Exercise
In the listing beneath this line, copy exactly the lines starting with the one containing "83: (348, 446)" and going on through the one containing "87: (232, 413)".

════════════════

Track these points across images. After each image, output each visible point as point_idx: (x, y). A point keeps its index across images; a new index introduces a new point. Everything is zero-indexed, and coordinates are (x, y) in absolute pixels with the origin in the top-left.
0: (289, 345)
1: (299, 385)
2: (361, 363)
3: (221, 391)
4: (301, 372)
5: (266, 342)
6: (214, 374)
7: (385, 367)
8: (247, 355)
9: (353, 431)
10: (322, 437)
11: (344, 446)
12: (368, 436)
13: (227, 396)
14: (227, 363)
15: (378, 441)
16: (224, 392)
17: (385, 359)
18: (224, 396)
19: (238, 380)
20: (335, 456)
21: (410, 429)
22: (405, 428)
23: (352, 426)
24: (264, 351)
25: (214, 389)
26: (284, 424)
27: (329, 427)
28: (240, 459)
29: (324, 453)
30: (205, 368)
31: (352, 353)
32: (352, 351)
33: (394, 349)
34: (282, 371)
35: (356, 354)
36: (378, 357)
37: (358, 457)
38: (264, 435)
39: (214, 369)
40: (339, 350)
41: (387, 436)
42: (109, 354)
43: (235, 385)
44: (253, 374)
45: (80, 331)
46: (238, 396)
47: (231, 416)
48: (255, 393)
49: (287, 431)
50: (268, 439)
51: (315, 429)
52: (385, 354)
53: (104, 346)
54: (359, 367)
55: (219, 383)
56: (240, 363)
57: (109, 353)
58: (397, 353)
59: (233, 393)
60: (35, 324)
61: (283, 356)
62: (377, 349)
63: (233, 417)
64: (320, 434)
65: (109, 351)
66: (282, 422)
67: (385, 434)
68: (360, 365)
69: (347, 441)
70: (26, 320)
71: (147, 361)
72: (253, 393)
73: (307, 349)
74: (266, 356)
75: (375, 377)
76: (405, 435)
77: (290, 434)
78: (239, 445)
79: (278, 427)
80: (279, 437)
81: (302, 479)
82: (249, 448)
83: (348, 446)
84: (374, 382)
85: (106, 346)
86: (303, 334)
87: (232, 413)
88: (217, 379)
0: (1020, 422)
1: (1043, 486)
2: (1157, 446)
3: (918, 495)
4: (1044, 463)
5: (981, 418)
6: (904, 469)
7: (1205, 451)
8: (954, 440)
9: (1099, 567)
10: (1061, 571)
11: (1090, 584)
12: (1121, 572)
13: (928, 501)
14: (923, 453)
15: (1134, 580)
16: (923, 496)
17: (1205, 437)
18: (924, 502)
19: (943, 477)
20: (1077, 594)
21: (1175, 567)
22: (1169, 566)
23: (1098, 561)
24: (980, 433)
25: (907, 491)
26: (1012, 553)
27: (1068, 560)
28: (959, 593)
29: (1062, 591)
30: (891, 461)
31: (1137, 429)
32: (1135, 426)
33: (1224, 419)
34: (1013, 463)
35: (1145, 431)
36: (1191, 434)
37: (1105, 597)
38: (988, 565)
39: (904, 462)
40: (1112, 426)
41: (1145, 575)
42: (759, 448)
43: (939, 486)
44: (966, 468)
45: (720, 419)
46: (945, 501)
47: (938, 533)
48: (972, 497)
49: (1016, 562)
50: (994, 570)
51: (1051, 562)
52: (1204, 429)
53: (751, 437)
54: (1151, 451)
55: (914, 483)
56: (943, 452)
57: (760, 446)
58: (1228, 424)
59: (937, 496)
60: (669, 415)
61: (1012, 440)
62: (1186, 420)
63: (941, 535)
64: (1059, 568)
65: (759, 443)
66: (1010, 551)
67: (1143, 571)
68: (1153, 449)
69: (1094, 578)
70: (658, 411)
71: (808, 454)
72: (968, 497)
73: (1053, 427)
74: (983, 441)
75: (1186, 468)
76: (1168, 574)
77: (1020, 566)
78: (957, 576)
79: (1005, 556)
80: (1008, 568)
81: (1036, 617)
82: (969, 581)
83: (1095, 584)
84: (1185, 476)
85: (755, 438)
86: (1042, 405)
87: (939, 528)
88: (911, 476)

════════════════

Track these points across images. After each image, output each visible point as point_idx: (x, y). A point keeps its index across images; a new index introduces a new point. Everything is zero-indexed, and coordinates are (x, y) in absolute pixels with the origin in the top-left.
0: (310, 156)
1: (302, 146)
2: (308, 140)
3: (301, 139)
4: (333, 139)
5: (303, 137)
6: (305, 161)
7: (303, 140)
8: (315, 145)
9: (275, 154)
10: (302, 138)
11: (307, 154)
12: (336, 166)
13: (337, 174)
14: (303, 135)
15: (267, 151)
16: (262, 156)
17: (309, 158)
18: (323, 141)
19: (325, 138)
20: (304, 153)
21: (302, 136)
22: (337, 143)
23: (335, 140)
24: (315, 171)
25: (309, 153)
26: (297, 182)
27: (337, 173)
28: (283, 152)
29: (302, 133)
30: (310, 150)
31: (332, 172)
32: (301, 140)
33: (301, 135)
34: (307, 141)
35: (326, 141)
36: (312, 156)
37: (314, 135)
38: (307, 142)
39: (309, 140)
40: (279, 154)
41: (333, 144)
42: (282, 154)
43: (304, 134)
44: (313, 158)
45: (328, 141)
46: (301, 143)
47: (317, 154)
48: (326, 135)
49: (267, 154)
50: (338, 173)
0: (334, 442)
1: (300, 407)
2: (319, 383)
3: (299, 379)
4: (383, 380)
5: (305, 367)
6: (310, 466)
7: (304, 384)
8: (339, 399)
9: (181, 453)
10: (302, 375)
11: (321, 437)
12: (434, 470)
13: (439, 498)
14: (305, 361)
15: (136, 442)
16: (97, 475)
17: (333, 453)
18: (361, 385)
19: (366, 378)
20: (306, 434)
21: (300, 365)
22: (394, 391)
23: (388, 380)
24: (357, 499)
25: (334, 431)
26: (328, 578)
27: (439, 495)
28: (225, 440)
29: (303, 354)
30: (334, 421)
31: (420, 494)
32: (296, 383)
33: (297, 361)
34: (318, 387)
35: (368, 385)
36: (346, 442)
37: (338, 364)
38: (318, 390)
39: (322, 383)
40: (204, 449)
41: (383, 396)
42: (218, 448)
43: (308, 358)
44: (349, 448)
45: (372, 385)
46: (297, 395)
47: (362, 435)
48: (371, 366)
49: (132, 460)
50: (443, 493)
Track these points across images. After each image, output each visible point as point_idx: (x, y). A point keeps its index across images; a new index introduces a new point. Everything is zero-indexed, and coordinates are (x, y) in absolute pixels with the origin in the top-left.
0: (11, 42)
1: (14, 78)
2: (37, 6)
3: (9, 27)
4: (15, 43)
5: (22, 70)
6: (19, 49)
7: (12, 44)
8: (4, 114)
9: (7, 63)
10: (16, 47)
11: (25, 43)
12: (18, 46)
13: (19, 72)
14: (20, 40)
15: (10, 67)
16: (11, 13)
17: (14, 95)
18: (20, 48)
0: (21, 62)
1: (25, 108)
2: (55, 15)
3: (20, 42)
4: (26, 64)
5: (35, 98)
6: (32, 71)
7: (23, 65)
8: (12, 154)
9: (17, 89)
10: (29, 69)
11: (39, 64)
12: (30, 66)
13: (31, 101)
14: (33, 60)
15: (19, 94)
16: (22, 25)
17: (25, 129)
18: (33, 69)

════════════════

Task answer
83: (348, 446)
84: (374, 382)
85: (106, 346)
86: (303, 334)
87: (232, 413)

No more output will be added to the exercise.